La Wallonie du mardi 25 juin 1996
Les 58 questions que se posent les parents de Julie et Métissa sur le fonctionnement de la justice et la méthodologie de l'enquête peuvent être consultées sur Internet à l'adresse suivante :
Cela étant, Dominique Laloux, qui a introduit sur Internet tous ces documents, a tenu à préciser, en rapport avec les accusations de Jacques Mercier, chef de groupe à Interpol Lyon (voir notre édition d'hier), que « si Interpol n'a pu avoir les photos des deux fillettes avant quatre mois, les dizaines de millions d'utilisateurs de l'Internet en disposaient déjà à la date du 6 juillet, par le biais d'un site situé en Italie, puis par CompuServe, puis par l'Ambassade de Belgique à Washington. Les photos, de très bonne qualité, sont d'ailleurs encore sur ces deux derniers serveurs...
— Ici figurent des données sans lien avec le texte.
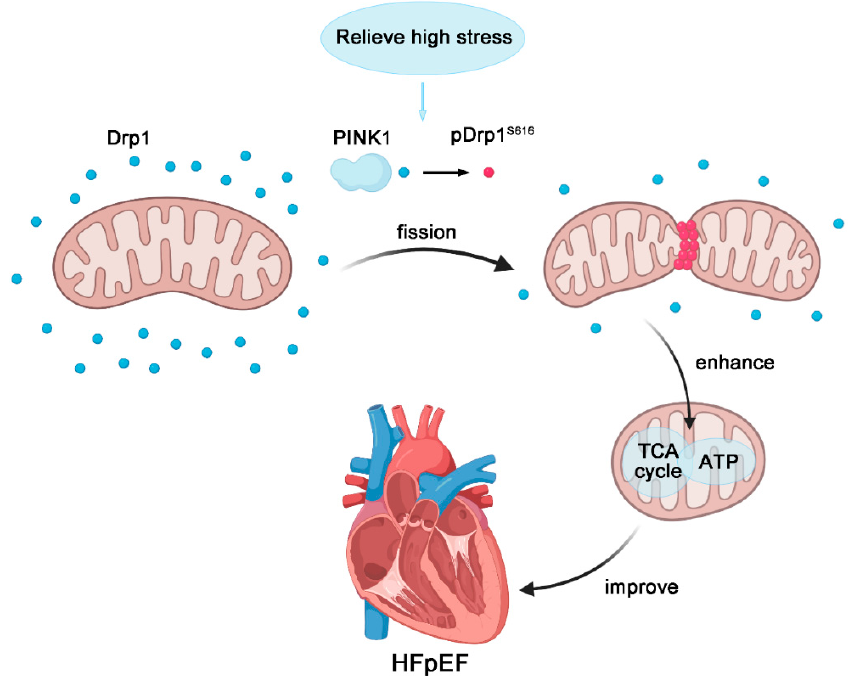
Figure 8. Molecular mechanism of PINK1-regulated hypertension-induced HFpEF. PINK1 increases phosphorylation level of Drp1 S616 and mitochondrial localization of Drp1 to stimulate mitochondrial fission, thereby restoring mitochondrial function and ultimately slowing the development of hyper- tension-induced HFpEF.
Il ajoute : Peut-être serait-il intéressant de souligner l'intérêt potentiel d'un tel système de distribution ries photos d'enfants disparus ou enlevés. J'ai eu l'occasion, dimanche à Liège, de m'entretenir avec Elisabeth Yore (1) et elle m'aidera à voir avec CompuServe comment un Forum "Missing Children" européen (traduction : enfants disparus) pourrait âtre envisagé. C'est sans doute une piste à suivre pour améliorer la distribution... »
D. S.
(1) E. Yore est directrice des Relations internationales du National Center for Missing and Eploited Children, une institution privée reconnue par le Congrès américain. Celle-ci travaille en collaboration avec l'autorité publique et le FBI à la lutte contre la criminalité dont les enfants sont les victimes.